◆ **Input rows**
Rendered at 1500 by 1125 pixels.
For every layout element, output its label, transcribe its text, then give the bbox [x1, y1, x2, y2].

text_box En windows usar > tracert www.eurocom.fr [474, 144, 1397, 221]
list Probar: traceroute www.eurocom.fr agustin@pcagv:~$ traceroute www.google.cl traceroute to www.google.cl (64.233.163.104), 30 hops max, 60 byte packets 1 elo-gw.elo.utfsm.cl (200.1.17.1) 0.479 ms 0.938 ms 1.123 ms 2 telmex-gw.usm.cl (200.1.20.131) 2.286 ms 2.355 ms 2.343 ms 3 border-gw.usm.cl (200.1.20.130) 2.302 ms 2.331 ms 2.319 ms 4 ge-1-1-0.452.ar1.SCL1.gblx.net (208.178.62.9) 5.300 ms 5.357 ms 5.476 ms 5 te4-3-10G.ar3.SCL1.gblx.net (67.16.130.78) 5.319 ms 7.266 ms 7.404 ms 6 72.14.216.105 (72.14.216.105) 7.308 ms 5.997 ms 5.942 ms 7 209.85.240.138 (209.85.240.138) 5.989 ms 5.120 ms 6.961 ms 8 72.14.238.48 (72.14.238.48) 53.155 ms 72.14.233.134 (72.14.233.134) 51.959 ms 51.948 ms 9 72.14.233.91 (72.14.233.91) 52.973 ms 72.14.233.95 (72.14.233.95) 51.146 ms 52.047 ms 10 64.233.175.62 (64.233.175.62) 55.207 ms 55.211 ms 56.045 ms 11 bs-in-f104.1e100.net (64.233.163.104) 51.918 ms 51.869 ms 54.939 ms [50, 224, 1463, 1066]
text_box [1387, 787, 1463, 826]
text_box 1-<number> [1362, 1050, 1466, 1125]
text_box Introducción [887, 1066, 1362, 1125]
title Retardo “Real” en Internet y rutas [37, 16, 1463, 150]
...
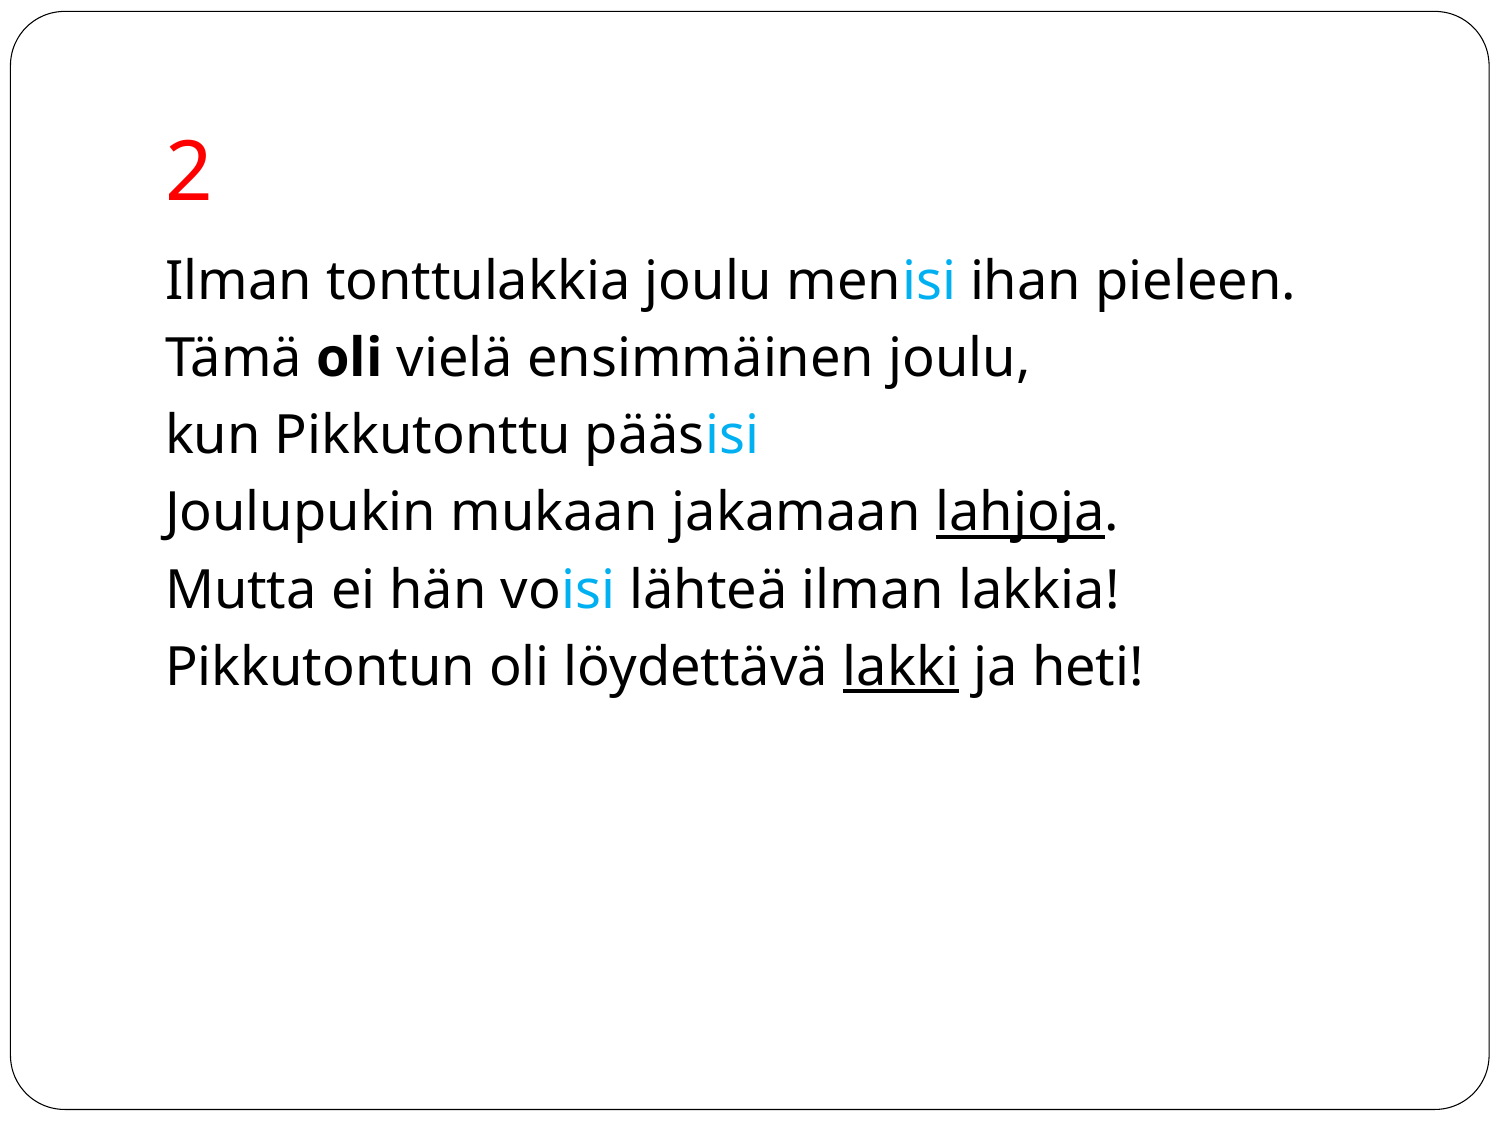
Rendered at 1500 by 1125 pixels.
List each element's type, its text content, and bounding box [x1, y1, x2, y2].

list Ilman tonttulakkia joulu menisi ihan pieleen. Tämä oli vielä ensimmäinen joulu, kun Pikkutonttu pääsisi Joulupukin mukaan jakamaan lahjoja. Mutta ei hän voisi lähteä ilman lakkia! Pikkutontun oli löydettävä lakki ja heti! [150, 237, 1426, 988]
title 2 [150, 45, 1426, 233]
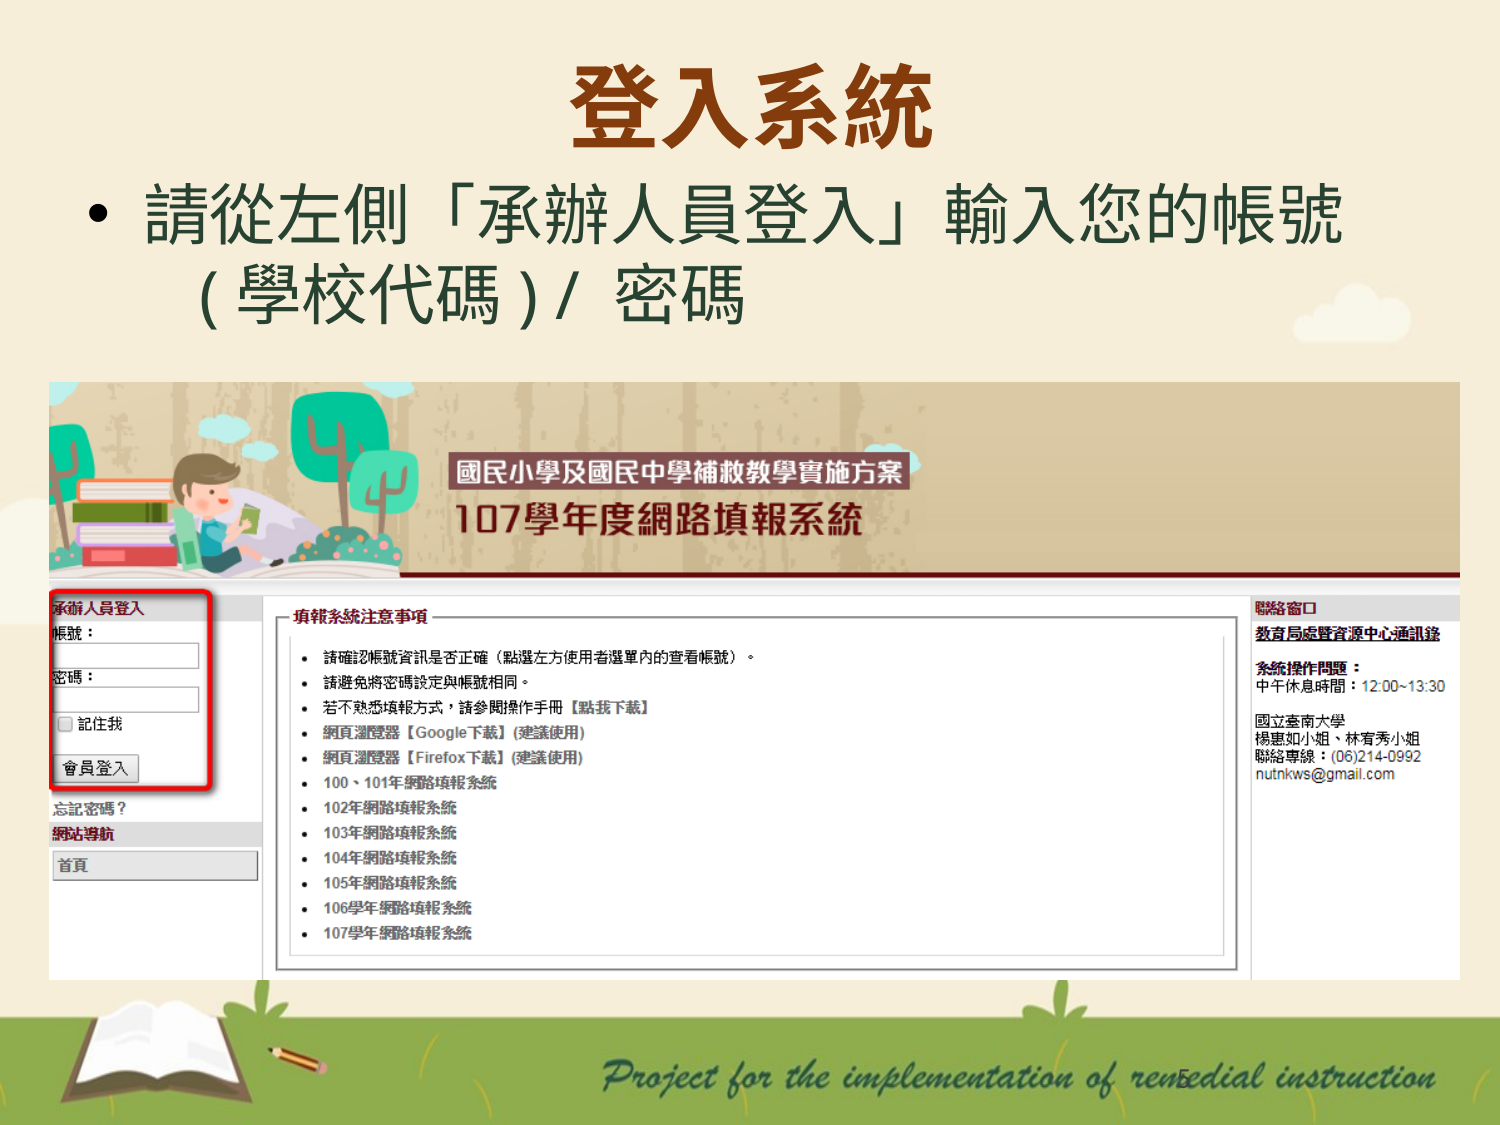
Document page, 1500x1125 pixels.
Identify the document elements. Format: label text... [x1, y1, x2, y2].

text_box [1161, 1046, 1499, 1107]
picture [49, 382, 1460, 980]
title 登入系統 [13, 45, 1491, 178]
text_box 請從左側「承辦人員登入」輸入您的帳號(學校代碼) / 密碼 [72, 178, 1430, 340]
==
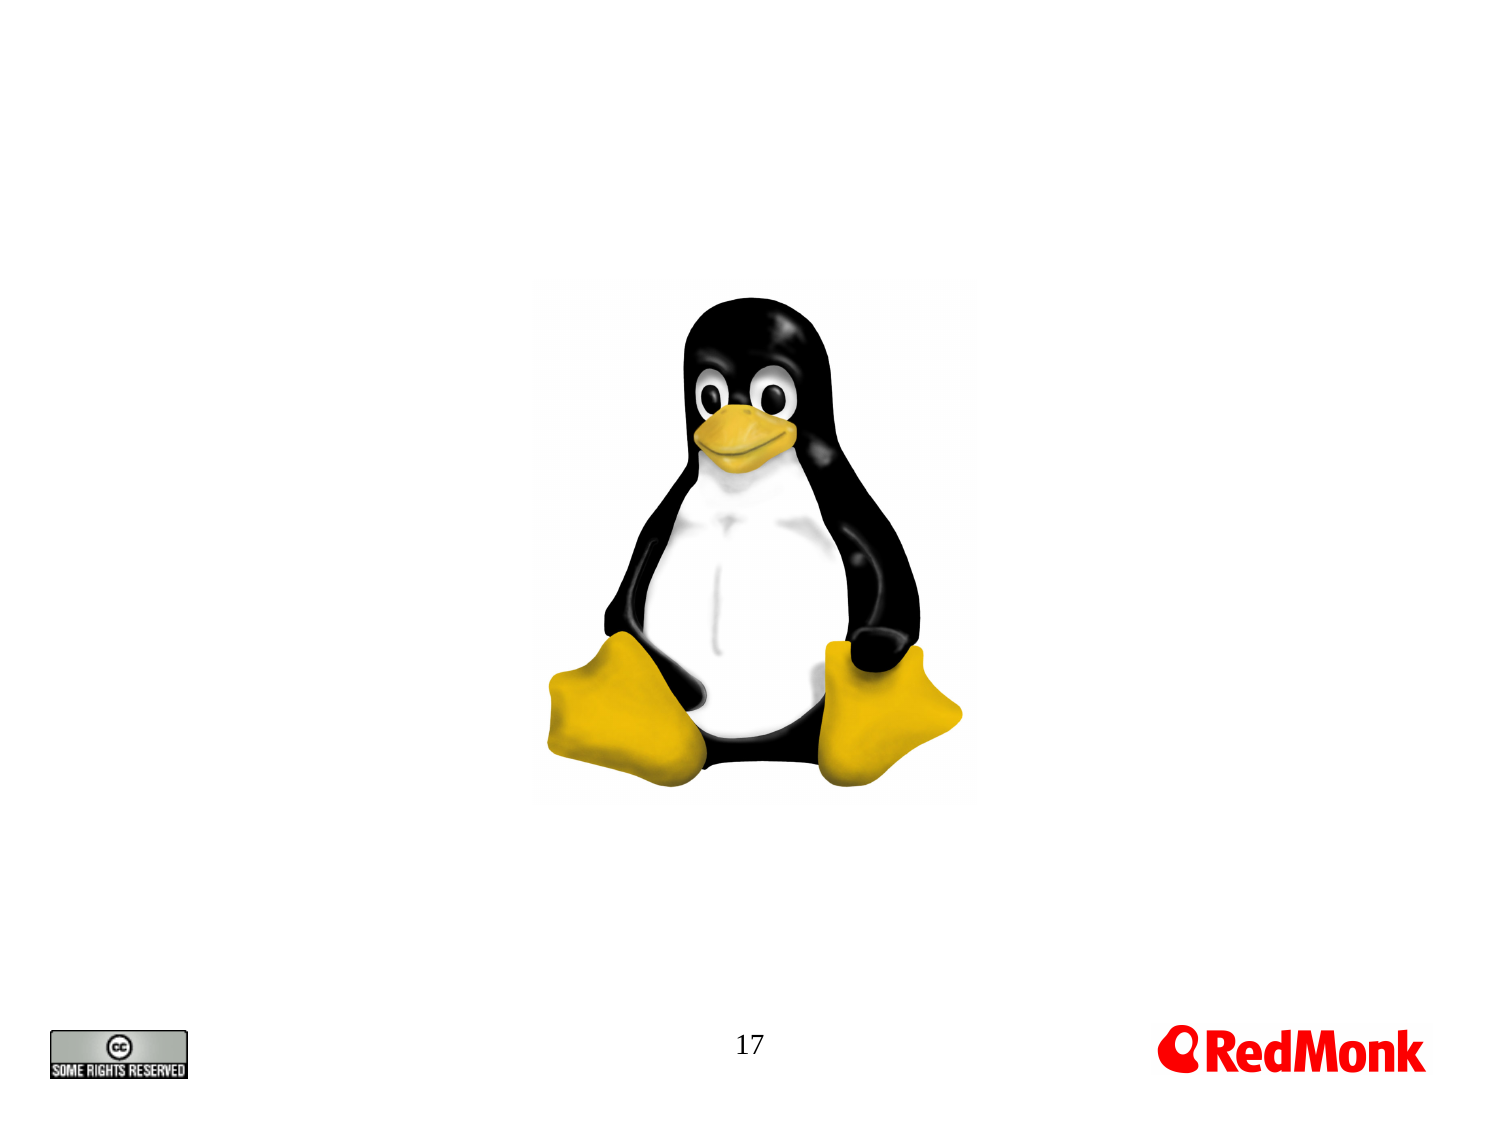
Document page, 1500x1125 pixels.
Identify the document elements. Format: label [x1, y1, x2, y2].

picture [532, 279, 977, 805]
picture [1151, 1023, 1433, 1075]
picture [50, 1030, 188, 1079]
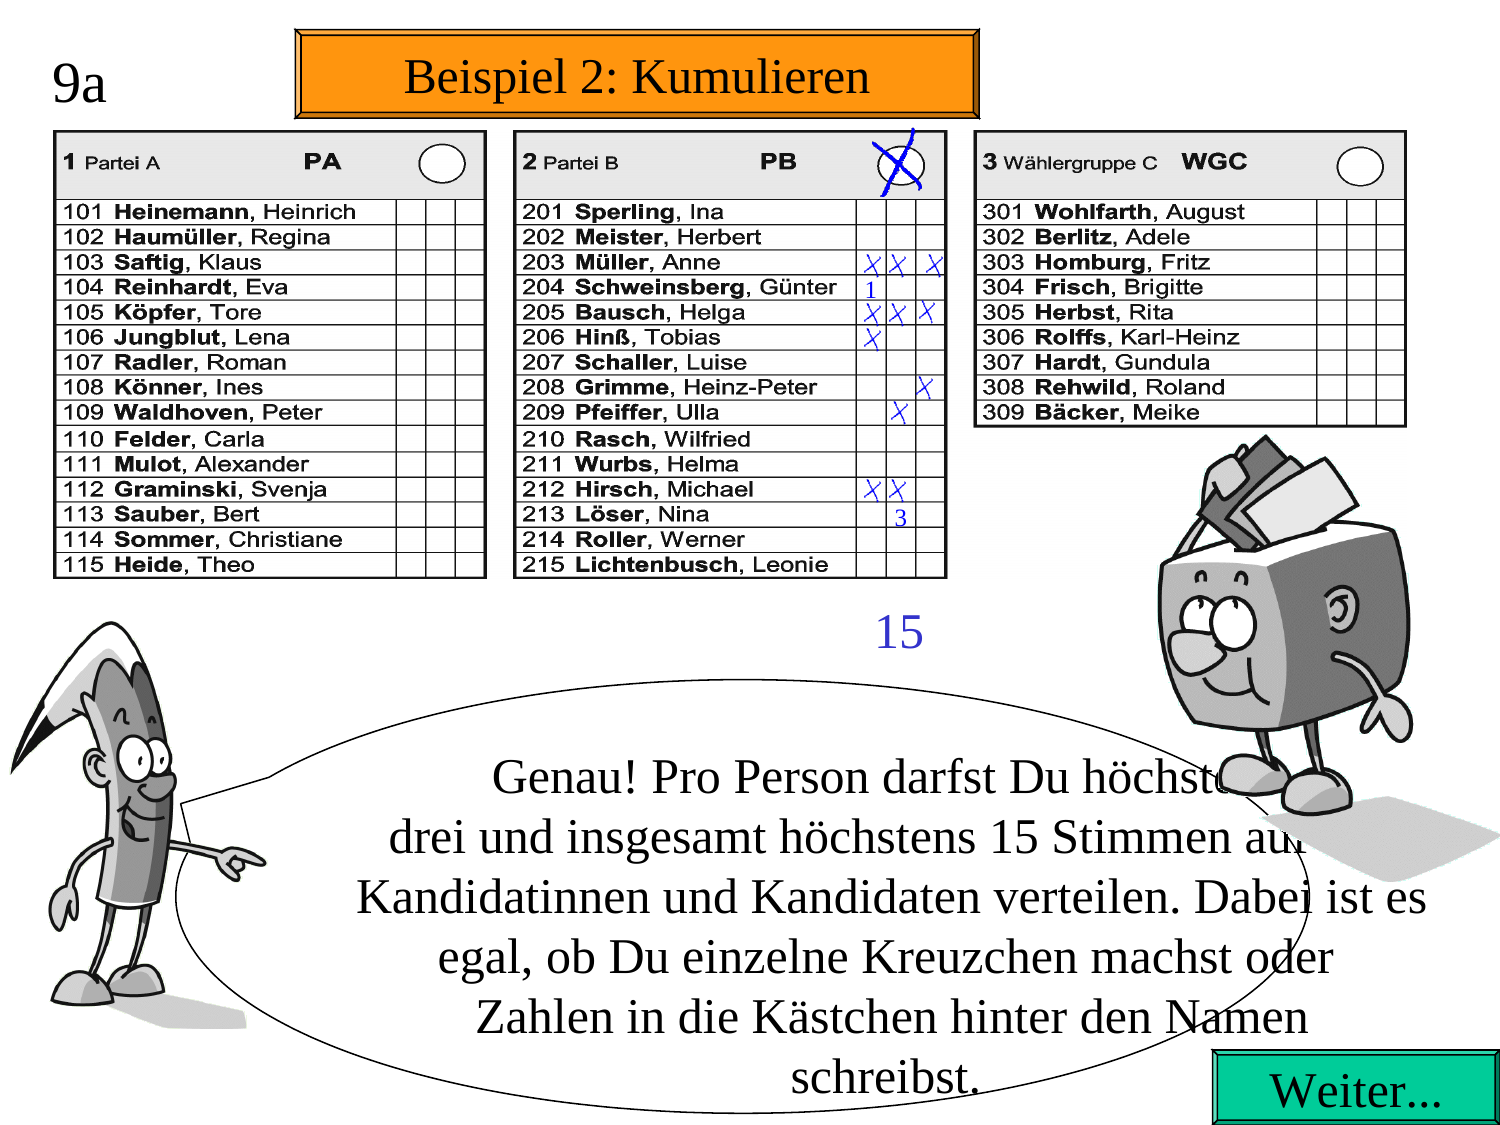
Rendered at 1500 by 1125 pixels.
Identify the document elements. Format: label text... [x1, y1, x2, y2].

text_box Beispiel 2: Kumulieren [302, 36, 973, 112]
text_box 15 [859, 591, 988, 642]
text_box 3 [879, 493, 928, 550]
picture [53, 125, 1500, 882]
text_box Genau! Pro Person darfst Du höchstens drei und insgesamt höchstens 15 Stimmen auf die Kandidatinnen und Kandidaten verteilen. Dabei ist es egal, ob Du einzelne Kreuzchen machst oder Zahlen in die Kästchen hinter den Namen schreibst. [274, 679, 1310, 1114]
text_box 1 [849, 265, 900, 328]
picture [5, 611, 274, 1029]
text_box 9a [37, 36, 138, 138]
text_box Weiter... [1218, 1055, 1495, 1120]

◆ **Objective**
How many lines in the listing above contain the string "eurocom"? Reply with the number alone.

◆ **Task output**
2